• _WHAT IS BEING ASKED_
Could you write out the entire listing below line for line, with no changes?

• _GIVEN DATA_
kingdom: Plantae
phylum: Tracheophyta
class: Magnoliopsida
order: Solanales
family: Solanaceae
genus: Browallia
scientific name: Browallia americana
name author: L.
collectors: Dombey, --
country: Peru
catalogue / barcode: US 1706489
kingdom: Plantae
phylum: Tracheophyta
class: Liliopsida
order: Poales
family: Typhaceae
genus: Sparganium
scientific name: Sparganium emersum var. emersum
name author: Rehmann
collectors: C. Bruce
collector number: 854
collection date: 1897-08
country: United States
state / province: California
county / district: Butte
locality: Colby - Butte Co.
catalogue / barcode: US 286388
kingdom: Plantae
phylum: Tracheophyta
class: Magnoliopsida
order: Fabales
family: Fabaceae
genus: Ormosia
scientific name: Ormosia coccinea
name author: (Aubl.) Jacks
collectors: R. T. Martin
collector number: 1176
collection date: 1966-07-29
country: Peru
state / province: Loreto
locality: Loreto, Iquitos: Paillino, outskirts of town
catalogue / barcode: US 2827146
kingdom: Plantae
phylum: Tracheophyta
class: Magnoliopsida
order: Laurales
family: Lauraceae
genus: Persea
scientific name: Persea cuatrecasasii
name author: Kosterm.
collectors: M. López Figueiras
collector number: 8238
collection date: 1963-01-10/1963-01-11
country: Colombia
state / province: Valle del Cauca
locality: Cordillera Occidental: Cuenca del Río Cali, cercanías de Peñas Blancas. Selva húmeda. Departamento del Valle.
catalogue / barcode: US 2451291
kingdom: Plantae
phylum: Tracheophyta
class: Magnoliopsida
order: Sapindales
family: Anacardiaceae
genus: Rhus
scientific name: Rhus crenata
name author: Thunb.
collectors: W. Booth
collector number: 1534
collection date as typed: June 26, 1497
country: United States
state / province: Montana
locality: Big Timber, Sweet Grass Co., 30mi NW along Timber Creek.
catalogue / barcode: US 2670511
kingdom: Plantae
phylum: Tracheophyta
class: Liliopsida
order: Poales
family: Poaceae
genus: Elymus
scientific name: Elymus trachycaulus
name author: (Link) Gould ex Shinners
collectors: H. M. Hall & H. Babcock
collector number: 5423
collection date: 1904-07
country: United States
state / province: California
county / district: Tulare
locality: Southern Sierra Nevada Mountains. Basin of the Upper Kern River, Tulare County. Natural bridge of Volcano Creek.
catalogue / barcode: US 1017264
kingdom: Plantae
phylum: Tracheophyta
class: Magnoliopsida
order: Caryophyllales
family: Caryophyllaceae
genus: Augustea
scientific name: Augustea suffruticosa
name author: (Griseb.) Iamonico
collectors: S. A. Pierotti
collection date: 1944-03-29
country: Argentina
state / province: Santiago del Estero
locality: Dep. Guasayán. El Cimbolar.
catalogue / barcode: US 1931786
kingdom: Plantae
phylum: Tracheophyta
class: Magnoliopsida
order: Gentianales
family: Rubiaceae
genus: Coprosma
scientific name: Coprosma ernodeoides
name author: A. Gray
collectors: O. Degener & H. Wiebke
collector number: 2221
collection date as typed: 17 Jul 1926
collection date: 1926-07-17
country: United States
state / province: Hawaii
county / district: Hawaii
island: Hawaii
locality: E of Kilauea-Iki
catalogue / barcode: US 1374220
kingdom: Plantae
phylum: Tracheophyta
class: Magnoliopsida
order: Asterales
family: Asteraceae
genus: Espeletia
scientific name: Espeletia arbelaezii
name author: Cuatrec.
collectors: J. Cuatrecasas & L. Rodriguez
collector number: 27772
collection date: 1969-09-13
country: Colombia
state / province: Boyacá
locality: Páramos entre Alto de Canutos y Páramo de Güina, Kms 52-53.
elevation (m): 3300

• _TASK RESPONSE_
kingdom: Plantae
phylum: Tracheophyta
class: Magnoliopsida
order: Solanales
family: Solanaceae
genus: Browallia
scientific name: Browallia americana
name author: L.
collectors: Dombey, --
country: Peru
catalogue / barcode: US 1706489
kingdom: Plantae
phylum: Tracheophyta
class: Liliopsida
order: Poales
family: Typhaceae
genus: Sparganium
scientific name: Sparganium emersum var. emersum
name author: Rehmann
collectors: C. Bruce
collector number: 854
collection date: 1897-08
country: United States
state / province: California
county / district: Butte
locality: Colby - Butte Co.
catalogue / barcode: US 286388
kingdom: Plantae
phylum: Tracheophyta
class: Magnoliopsida
order: Fabales
family: Fabaceae
genus: Ormosia
scientific name: Ormosia coccinea
name author: (Aubl.) Jacks
collectors: R. T. Martin
collector number: 1176
collection date: 1966-07-29
country: Peru
state / province: Loreto
locality: Loreto, Iquitos: Paillino, outskirts of town
catalogue / barcode: US 2827146
kingdom: Plantae
phylum: Tracheophyta
class: Magnoliopsida
order: Laurales
family: Lauraceae
genus: Persea
scientific name: Persea cuatrecasasii
name author: Kosterm.
collectors: M. López Figueiras
collector number: 8238
collection date: 1963-01-10/1963-01-11
country: Colombia
state / province: Valle del Cauca
locality: Cordillera Occidental: Cuenca del Río Cali, cercanías de Peñas Blancas. Selva húmeda. Departamento del Valle.
catalogue / barcode: US 2451291
kingdom: Plantae
phylum: Tracheophyta
class: Magnoliopsida
order: Sapindales
family: Anacardiaceae
genus: Rhus
scientific name: Rhus crenata
name author: Thunb.
collectors: W. Booth
collector number: 1534
collection date as typed: June 26, 1497
country: United States
state / province: Montana
locality: Big Timber, Sweet Grass Co., 30mi NW along Timber Creek.
catalogue / barcode: US 2670511
kingdom: Plantae
phylum: Tracheophyta
class: Liliopsida
order: Poales
family: Poaceae
genus: Elymus
scientific name: Elymus trachycaulus
name author: (Link) Gould ex Shinners
collectors: H. M. Hall & H. Babcock
collector number: 5423
collection date: 1904-07
country: United States
state / province: California
county / district: Tulare
locality: Southern Sierra Nevada Mountains. Basin of the Upper Kern River, Tulare County. Natural bridge of Volcano Creek.
catalogue / barcode: US 1017264
kingdom: Plantae
phylum: Tracheophyta
class: Magnoliopsida
order: Caryophyllales
family: Caryophyllaceae
genus: Augustea
scientific name: Augustea suffruticosa
name author: (Griseb.) Iamonico
collectors: S. A. Pierotti
collection date: 1944-03-29
country: Argentina
state / province: Santiago del Estero
locality: Dep. Guasayán. El Cimbolar.
catalogue / barcode: US 1931786
kingdom: Plantae
phylum: Tracheophyta
class: Magnoliopsida
order: Gentianales
family: Rubiaceae
genus: Coprosma
scientific name: Coprosma ernodeoides
name author: A. Gray
collectors: O. Degener & H. Wiebke
collector number: 2221
collection date as typed: 17 Jul 1926
collection date: 1926-07-17
country: United States
state / province: Hawaii
county / district: Hawaii
island: Hawaii
locality: E of Kilauea-Iki
catalogue / barcode: US 1374220
kingdom: Plantae
phylum: Tracheophyta
class: Magnoliopsida
order: Asterales
family: Asteraceae
genus: Espeletia
scientific name: Espeletia arbelaezii
name author: Cuatrec.
collectors: J. Cuatrecasas & L. Rodriguez
collector number: 27772
collection date: 1969-09-13
country: Colombia
state / province: Boyacá
locality: Páramos entre Alto de Canutos y Páramo de Güina, Kms 52-53.
elevation (m): 3300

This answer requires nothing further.